**RECORD SET:**
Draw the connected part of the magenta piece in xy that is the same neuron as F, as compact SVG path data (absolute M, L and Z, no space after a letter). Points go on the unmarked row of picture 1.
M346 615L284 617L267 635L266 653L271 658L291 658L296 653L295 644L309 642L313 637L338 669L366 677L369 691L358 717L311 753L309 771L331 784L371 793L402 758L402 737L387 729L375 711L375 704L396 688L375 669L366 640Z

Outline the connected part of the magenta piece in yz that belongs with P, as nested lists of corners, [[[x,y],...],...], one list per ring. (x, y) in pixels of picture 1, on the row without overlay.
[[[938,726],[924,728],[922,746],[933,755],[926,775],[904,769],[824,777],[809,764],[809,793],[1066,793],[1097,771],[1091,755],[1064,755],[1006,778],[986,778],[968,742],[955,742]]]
* * *
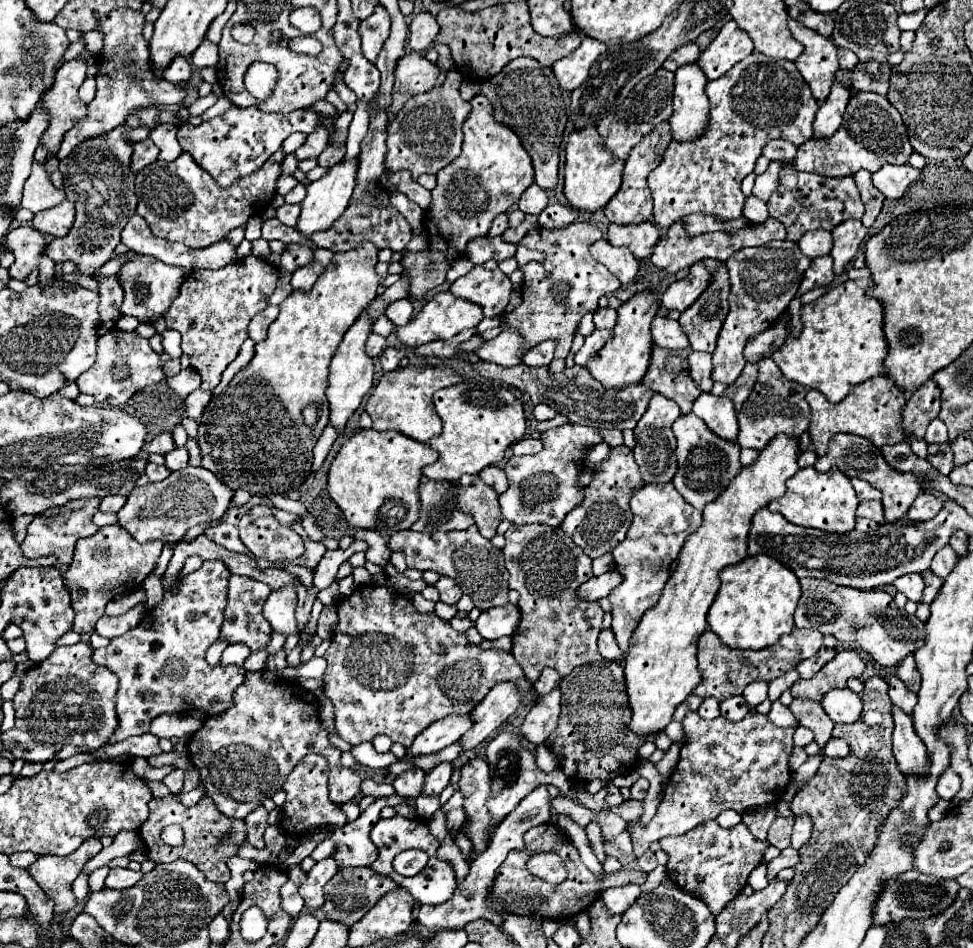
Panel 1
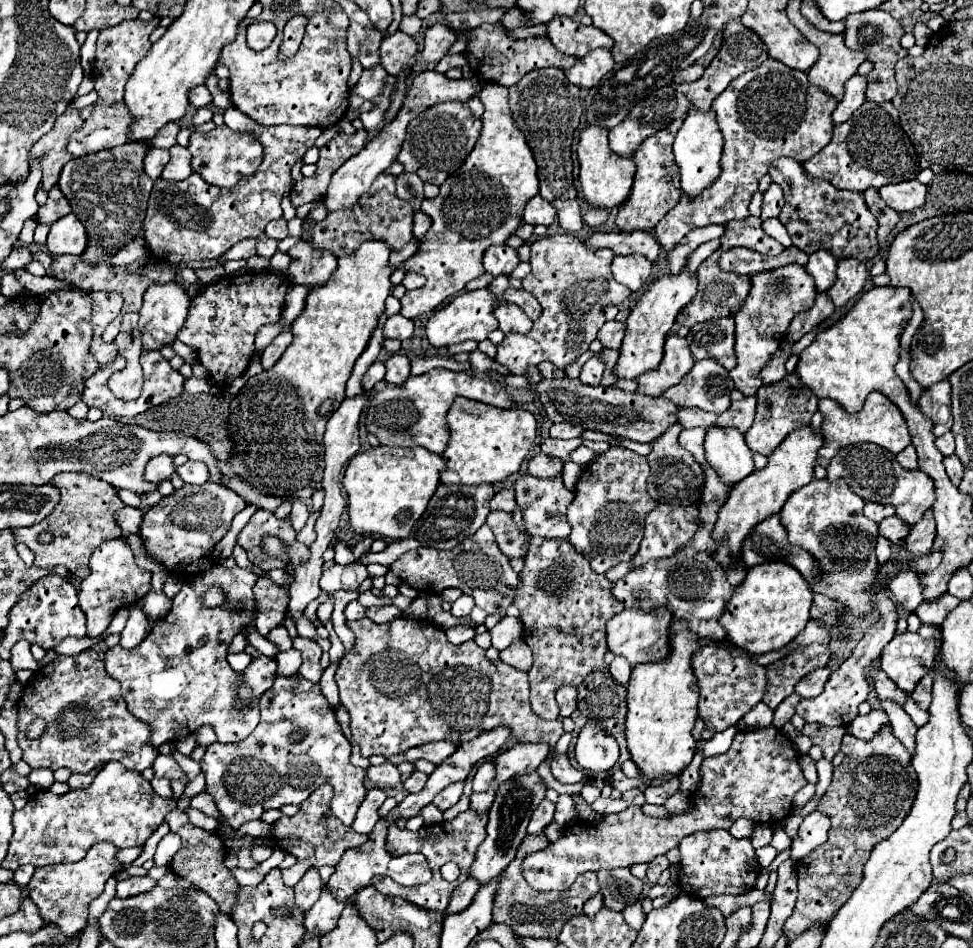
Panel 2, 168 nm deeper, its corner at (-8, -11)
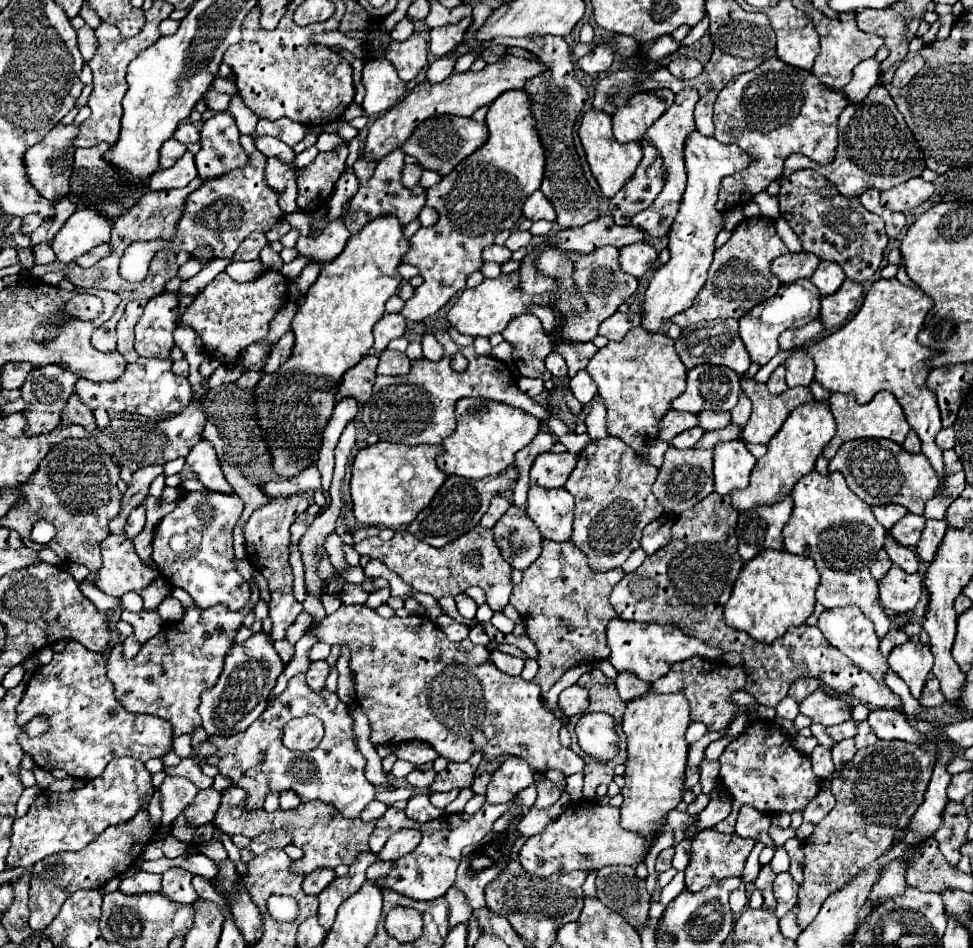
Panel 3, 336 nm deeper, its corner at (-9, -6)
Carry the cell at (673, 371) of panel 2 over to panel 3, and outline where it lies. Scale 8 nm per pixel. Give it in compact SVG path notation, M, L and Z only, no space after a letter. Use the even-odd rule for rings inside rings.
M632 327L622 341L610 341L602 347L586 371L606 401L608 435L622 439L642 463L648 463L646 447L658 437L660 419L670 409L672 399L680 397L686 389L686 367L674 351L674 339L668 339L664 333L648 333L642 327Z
==
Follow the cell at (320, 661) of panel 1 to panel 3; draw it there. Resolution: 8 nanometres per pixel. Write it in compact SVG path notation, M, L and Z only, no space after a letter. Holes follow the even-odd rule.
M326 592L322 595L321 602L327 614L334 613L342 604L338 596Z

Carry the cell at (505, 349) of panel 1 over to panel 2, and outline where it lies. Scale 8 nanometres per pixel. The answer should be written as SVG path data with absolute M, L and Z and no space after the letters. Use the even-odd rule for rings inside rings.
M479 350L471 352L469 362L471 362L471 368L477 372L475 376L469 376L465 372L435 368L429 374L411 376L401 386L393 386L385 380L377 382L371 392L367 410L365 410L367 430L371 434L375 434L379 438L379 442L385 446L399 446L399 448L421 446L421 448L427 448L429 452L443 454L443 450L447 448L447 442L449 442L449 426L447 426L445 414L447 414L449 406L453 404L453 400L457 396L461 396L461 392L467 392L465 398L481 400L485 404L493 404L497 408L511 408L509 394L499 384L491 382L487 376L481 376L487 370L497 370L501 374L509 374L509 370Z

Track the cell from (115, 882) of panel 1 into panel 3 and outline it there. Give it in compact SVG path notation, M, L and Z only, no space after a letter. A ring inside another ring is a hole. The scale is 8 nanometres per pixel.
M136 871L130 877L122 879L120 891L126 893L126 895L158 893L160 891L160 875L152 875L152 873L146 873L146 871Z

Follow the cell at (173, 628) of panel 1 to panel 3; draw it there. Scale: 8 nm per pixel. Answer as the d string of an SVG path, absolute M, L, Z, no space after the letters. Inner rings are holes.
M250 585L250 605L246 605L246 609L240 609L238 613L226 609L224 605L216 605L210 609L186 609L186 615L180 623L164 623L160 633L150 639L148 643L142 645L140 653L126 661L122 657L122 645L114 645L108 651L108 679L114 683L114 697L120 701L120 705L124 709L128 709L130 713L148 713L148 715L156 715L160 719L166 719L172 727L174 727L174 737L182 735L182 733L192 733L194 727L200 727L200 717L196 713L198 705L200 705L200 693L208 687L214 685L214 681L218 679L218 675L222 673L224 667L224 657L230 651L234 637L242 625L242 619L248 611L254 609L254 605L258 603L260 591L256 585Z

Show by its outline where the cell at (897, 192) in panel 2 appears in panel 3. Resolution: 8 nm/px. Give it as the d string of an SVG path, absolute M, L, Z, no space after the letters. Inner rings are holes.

**TRY IT:** Scan the entries above and return each line that holds "deeper".

**SOLUTION TO THIS PROBLEM:**
Panel 2, 168 nm deeper, its corner at (-8, -11)
Panel 3, 336 nm deeper, its corner at (-9, -6)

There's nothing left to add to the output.